Text passage
_____
BEIRUT, (Reuters) – Syrian forces fought on Friday to take back border posts seized by rebels and announced they had cleared fighters from a central part of the capital, aiming to regain the initiative after coordinated attacks by an emboldened opposition.
But activists said fighting in the Midan district in central Damascus was continuing and residents reported a lack of government checkpoints in the heart of the city and fewer guards in front of the Interior Ministry after days of clashes.
At least three people were killed when Syrian army helicopters fired rockets at the southeastern Damascus neighborhood of Saida Zeinab, opposition activists said.
Government forces struck the rebel-held Bab al-Hawa border post on the frontier with Turkey overnight and shelled the city of Abu Kamal near the main checkpoint on the border with Iraq which was seized by rebels on Thursday, activists said.
The rebels’ capture of the border posts, a day after a bomb killed three of President Bashar al-Assad’s closest lieutenants, underlined a shift in the 16-month-old revolt against his rule.
Assad not spoken since the attack and only appeared on Thursday to appoint a new defense minister.
Syrian state television said a funeral ceremony for the assassinated defense minister, his deputy – Assad’s brother-in-law – and a senior general was being held on Friday in Damascus.
“Our noble armed forces have cleared Midan of remnants of mercenaries and terrorists to regain security and safety,” the television said earlier, without airing footage of the district.
The Syrian Observatory for Human Rights, an opposition group monitoring the violence, said residents in Midan had reported tanks and armored personnel vehicles still in pitched battles with rebels in the neighborhood.
Clashes were fiercest overnight in the sprawling Mezzeh district, where rebels appear to be sustaining attacks on many security compounds located there, residents said.
Residents in central Damascus said shops were closed, roads were empty and only a handful of people were outside.
Syrian rebels were still in control of the main Abu Kamal border post on the Euphrates River highway, one of the major trade routes across the Middle East, a senior Iraqi interior ministry official said on Friday.
Other border posts further north, near the Iraqi city of Mosul, appeared to still be under Syrian government army control, Lieutenant-General Ahmed Al-Khafaji told Reuters.
The Observatory said the Syrian army was shelling the city of Abu Kamal, only a few miles from the rebel-held border post and had struck the Bab al-Hawa border post overnight. Rebels said they kept control of Baba al-Hawa through the night.
A total of 310 people, including 98 security personnel, were killed on Thursday, the Observatory said, the highest daily death toll so far. The reports could not be confirmed. The Syrian government restricts access by international journalists.
_____
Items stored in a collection
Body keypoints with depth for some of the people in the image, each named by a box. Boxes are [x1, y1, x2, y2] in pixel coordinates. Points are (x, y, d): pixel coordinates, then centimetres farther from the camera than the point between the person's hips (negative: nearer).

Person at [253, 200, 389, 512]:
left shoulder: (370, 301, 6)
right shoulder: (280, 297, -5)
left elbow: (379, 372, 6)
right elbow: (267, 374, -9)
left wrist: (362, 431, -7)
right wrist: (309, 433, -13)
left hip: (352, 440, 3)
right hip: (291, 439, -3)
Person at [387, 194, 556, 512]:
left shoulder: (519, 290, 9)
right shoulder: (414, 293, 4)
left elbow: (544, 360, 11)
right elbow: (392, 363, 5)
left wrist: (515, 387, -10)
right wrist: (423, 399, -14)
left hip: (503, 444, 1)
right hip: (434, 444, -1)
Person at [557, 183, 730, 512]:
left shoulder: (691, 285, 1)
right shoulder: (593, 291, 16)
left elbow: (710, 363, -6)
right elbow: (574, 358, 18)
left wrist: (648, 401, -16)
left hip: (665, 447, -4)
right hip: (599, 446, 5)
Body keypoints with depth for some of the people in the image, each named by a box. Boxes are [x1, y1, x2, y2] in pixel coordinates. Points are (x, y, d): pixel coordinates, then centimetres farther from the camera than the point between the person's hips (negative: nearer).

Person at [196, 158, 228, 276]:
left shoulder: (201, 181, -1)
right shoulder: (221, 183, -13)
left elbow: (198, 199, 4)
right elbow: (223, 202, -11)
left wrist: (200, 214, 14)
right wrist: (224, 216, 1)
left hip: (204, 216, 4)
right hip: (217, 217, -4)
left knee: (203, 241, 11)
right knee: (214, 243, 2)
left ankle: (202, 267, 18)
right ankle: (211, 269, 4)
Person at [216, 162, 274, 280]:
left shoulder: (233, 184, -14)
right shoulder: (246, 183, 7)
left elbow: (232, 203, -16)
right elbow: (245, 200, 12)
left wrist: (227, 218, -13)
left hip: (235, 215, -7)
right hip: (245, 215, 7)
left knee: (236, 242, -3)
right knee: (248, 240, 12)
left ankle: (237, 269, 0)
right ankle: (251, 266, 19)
_____
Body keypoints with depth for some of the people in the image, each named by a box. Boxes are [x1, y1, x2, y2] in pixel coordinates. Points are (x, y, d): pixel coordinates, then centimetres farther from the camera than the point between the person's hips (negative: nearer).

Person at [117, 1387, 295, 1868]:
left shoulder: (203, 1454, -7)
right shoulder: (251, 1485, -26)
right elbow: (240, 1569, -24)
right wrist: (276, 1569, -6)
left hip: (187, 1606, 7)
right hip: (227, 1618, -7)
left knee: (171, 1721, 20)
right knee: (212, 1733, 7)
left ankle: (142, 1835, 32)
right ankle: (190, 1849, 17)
_____
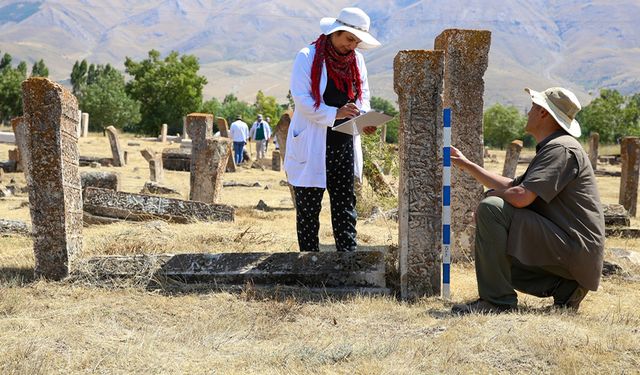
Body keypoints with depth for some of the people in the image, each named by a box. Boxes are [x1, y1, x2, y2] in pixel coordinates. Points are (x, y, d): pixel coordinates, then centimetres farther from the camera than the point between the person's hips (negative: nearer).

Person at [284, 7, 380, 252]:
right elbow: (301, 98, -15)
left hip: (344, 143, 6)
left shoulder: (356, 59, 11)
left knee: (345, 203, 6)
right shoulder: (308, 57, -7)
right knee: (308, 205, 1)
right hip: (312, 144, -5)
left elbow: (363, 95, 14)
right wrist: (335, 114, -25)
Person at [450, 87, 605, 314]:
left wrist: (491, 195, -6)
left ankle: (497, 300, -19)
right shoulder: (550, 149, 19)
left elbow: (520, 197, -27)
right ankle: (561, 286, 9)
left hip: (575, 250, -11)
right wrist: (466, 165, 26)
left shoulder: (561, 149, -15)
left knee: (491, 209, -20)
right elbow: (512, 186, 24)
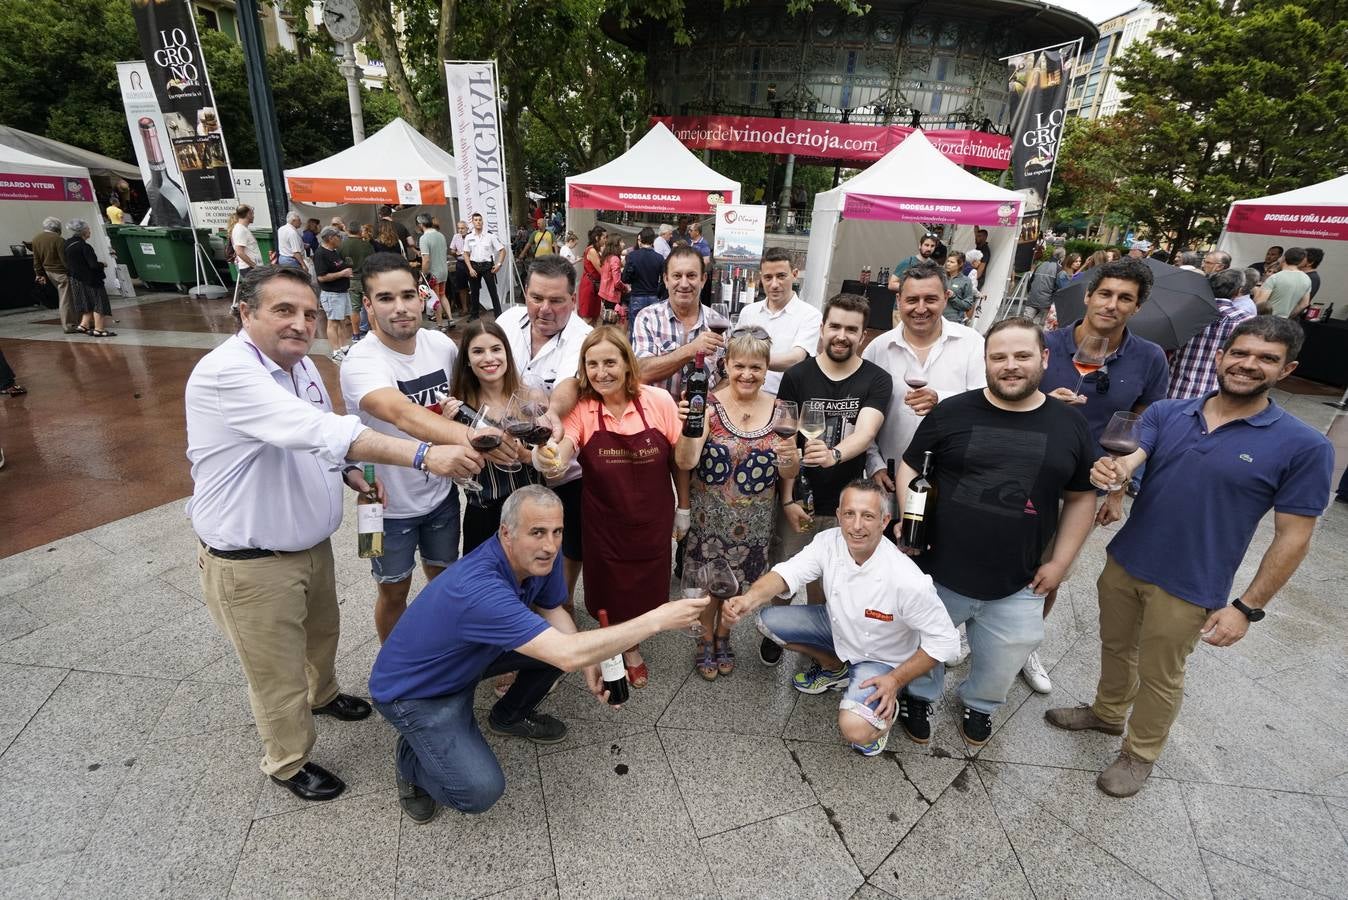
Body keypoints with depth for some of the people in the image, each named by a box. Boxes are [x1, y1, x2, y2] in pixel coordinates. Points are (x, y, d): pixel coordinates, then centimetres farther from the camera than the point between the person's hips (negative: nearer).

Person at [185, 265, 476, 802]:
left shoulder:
_____
Work to be completed
Reproduce the stretch of the Syria news report from "Government forces struck" through "of the district.". These records are separate material, unrelated to the news report.

Problem solution
Government forces struck the rebel-held Bab al-Hawa border post on the frontier with Turkey overnight and shelled the city of Abu Kamal near the main checkpoint on the border with Iraq which was seized by rebels on Thursday, activists said.
The rebels’ capture of the border posts, a day after a bomb killed three of President Bashar al-Assad’s closest lieutenants, underlined a shift in the 16-month-old revolt against his rule.
Assad not spoken since the attack and only appeared on Thursday to appoint a new defense minister.
Syrian state television said a funeral ceremony for the assassinated defense minister, his deputy – Assad’s brother-in-law – and a senior general was being held on Friday in Damascus.
“Our noble armed forces have cleared Midan of remnants of mercenaries and terrorists to regain security and safety,” the television said earlier, without airing footage of the district.